Records from a dataset:
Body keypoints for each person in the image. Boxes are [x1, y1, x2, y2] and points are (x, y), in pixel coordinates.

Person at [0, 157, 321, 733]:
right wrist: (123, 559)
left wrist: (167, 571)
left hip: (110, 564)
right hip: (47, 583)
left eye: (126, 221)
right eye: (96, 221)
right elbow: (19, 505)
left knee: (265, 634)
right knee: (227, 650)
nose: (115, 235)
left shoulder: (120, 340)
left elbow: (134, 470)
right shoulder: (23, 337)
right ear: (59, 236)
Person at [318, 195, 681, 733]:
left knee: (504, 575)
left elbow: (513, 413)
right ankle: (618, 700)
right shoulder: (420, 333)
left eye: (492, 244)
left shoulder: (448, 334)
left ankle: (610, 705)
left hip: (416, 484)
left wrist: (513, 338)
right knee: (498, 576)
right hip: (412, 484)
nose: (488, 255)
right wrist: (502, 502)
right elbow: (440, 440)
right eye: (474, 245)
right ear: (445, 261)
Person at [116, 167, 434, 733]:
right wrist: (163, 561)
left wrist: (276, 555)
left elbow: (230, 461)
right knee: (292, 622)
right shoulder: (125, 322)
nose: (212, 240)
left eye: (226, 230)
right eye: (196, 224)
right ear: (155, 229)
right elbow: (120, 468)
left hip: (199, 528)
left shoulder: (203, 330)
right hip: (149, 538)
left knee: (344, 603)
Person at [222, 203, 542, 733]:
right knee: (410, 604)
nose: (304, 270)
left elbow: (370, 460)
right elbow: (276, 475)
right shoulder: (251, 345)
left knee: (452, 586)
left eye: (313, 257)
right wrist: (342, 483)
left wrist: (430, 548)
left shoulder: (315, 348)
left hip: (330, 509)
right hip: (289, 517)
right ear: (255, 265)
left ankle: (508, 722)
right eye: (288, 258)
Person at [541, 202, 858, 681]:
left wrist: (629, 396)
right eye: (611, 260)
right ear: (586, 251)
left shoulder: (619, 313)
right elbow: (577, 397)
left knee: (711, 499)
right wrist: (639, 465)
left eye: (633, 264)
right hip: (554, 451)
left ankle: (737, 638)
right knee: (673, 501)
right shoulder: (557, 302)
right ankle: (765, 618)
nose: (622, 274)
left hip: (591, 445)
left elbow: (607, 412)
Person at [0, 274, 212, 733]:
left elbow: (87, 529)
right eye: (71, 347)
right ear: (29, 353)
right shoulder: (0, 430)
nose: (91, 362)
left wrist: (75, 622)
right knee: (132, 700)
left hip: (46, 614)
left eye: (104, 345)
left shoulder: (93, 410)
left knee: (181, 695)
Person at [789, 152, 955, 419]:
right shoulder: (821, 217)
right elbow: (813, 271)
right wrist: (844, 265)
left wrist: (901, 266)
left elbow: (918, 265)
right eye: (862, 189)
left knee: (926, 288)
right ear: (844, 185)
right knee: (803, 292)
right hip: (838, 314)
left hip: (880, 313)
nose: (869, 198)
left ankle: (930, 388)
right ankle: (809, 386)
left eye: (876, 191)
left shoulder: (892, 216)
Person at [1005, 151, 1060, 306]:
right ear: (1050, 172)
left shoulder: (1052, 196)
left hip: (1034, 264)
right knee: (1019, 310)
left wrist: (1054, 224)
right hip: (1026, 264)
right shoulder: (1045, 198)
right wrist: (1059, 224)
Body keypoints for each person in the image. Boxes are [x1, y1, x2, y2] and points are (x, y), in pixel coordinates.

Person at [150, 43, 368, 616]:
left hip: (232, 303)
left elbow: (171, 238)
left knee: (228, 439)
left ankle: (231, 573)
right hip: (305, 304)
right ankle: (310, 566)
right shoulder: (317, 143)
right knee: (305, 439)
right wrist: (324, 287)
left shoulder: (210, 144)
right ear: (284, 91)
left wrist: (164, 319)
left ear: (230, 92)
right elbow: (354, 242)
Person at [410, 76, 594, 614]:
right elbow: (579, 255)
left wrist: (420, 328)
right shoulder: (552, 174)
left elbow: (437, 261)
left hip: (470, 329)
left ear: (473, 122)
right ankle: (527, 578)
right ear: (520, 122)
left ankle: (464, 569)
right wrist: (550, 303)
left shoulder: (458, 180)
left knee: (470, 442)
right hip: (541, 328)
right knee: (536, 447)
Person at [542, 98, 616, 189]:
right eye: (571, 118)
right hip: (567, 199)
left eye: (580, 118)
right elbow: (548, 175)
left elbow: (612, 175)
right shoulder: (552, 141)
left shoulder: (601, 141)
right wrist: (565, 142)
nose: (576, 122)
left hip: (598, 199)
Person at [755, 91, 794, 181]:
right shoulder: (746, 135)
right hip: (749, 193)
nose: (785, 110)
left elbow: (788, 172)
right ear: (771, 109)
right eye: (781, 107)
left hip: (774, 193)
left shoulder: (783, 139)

▶ WORK INSTRUCTIONS: There is a run of lines above from the one with "right knee: (673, 501)" to the one with "right elbow: (813, 271)"; print exactly that run, both ends included, and nothing else.

▶ RESPONSE AREA:
right knee: (673, 501)
right shoulder: (557, 302)
right ankle: (765, 618)
nose: (622, 274)
left hip: (591, 445)
left elbow: (607, 412)
Person at [0, 274, 212, 733]:
left elbow: (87, 529)
right eye: (71, 347)
right ear: (29, 353)
right shoulder: (0, 430)
nose: (91, 362)
left wrist: (75, 622)
right knee: (132, 700)
left hip: (46, 614)
left eye: (104, 345)
left shoulder: (93, 410)
left knee: (181, 695)
Person at [789, 152, 955, 419]:
right shoulder: (821, 217)
right elbow: (813, 271)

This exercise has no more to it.